In the meantime at TripleBlind we are working to deliver tools that will allow you to control your data, differentially release the knowledge in it and allow it to be interacted with algorithms in a way to protect both the data and the algorithm from disclosure. We believe this is going to be good for everyone. Once your privacy is cryptographically enforced you and the companies with which you do business will find even more interesting (and potentially lucrative) ways to use the ever larger and ever more granular data we produce every day. We might even find a way to change the terms of the privacy “Faustian bargain”.

I continue to believe this privacy thing is a big deal. 

Let’s Eat a Private Cake

After I left Ant Financial/Alibaba, I was filled with gratitude toward Ant Financial, Alibaba, and our global partners for 3 incredible years – they have been an absolute blast. No one is enabling global financial inclusion at the rate Ant Financial is, and I’m grateful to have gotten an opportunity to foster that. I worked in China, Israel, The USA, Canada, Colombia, Mexico, Brazil, India, Indonesia, Singapore, Thailand, Malaysia, the Philippines, South Korea, Hong Kong, Japan, Macau, Germany, Russia, The UK, Finland and several other countries. The work has grounded me and helped me understand how enabling global trust at the scale Ant does helps people self-actualize. I will forever be an Aliren.

As for what’s next for me – I am going to take a stab at building cryptographically powered privacy, without reliance on the legal system. This effort is called TripleBlind. We are building an API that will enable bulletproof privacy as a service, allowing the option to enforce privacy mathematically.

As more and more of our information is stored and transacted with in the digital world as opposed to the analog world, the current approaches we take to such private transactions fall short. The default approach is to slap some mumbo jumbo legalese into a privacy policy with the expectation that no one will ever read it. The evidence would suggest that these approaches don’t work – because they leave open the option to abuse the trust afforded to them by their end users.

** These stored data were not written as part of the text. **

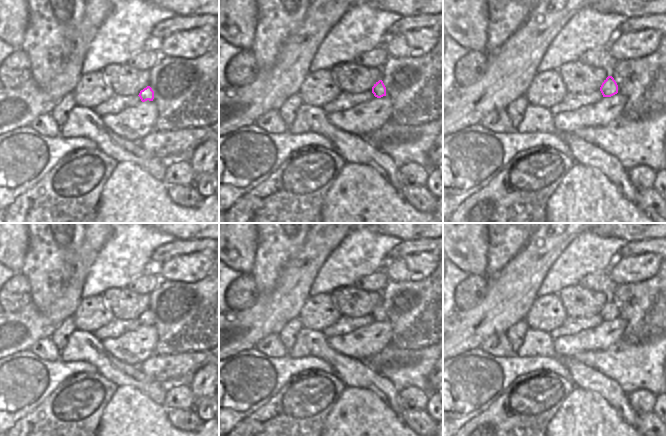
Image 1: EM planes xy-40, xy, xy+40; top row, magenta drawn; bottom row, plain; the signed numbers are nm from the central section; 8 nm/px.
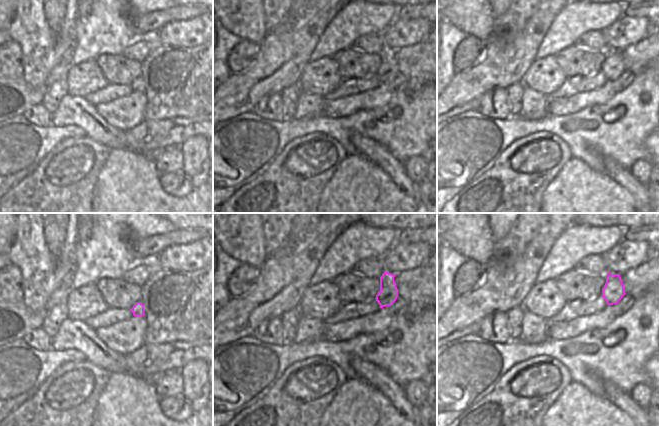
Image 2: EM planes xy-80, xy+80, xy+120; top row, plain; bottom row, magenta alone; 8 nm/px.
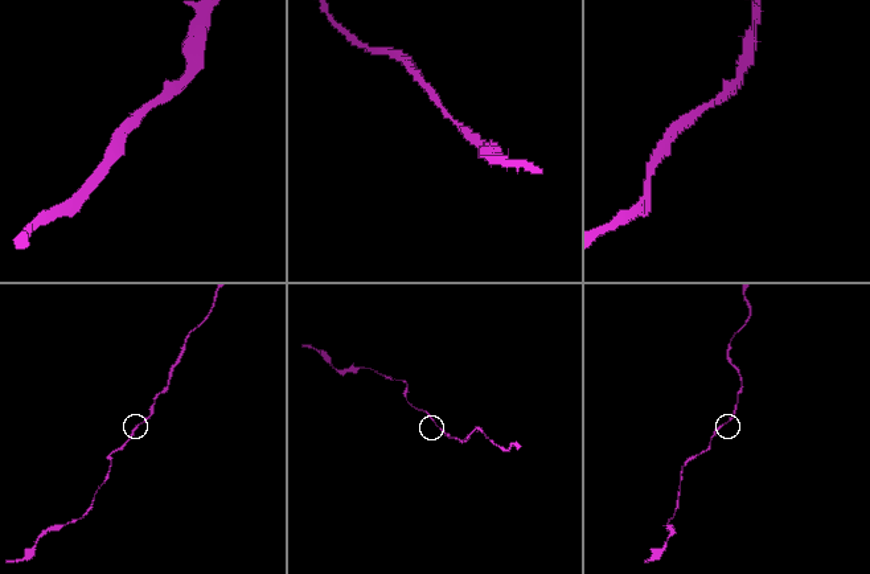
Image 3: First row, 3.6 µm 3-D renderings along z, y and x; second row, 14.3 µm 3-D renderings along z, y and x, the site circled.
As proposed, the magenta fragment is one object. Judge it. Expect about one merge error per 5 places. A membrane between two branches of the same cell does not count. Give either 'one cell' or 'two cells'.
one cell

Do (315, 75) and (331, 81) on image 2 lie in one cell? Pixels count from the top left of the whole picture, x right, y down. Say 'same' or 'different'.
same

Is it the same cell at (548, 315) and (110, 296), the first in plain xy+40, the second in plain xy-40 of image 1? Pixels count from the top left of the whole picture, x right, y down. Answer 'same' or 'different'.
different

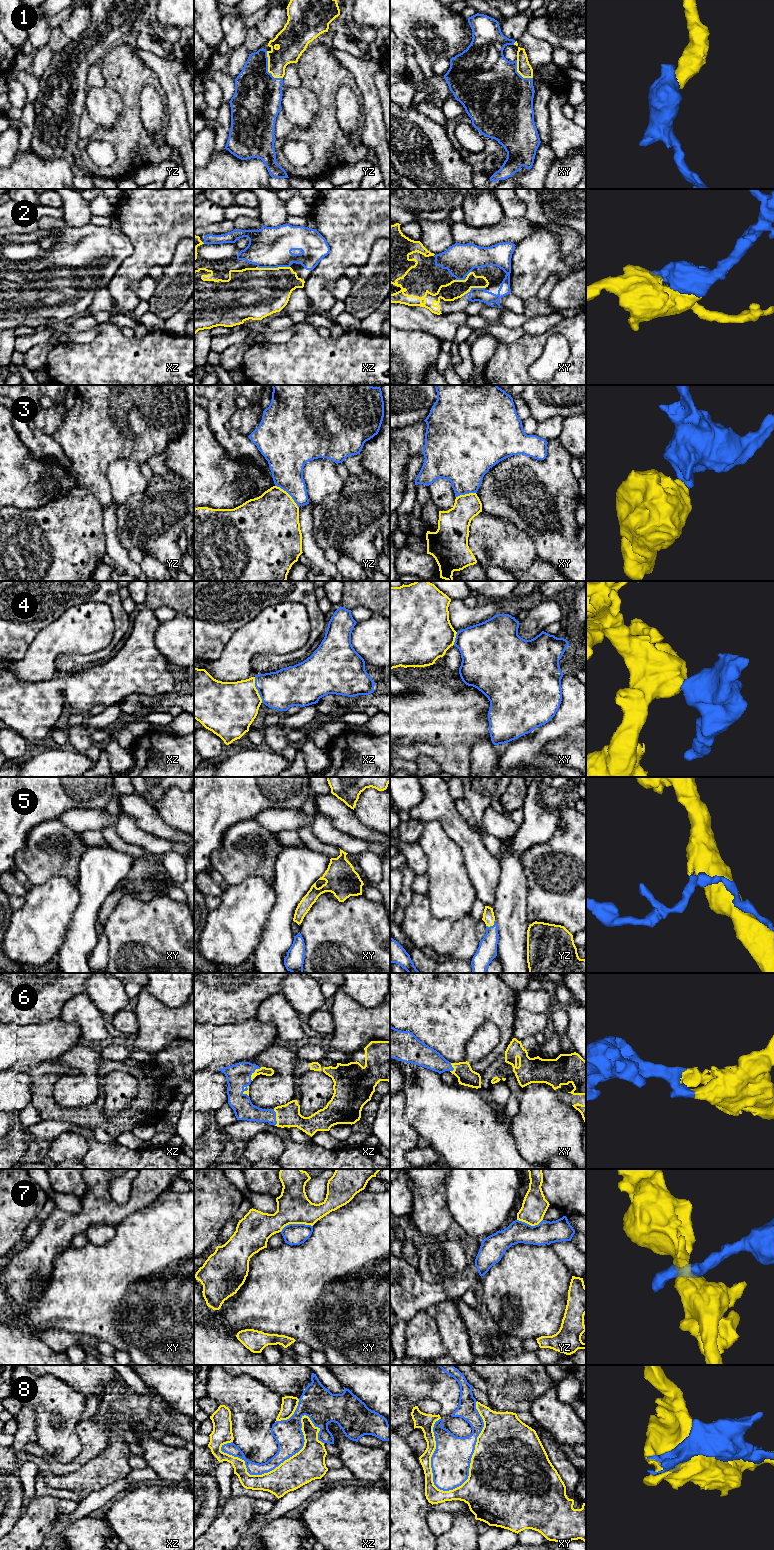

The legal/contractual approach to privacy falls short for several reasons:

  1. It still leaves open huge holes to allow misuse of the data, intentionally or otherwise, both internally and externally. Breaking compliance requires just one incompetent or malicious actor in the entire organization. E.g. the major credit bureau using “admin/admin” as their credentials for their primary database. Or the major credit card issuer keeping all of their credit pull information in an unsecured S3 bucket.
  2. The custodians or owners of the data cannot consent to every operation performed on that data. While they might have the option to do so on paper, there’s no way to enforce it. It relies on the right organizational processes and structures in place, which are fallible, if they even exist. If the privacy policy is in the way of a particular operation, the data custodian can unilaterally change the privacy policy contract on the actual data owner. If you’re lucky, you might get an email at 3am telling you that the contract changed and you somehow already consented to it.
  3. The western world also has a tendency to take rule of law for granted. As we shift to a world where the vast majority of internet users are not from the western world, incumbent approaches that assume contracts can actually be enforced are inherently “broken”.

The core thesis around TripleBlind is that privacy enforced data & algorithm interactions can unlock the tremendous amount of value that is currently trapped in private data stores and proprietary algorithms. If we move from a world of “don’t be evil” to “can’t be evil”, we can enable entities to freely collaborate around their most sensitive data and algorithms without compromising their privacy, allowing them to work together to create compounded value in a way never before possible.

Around privacy, I believe we can have our cake and eat it too – let’s eat a private cake.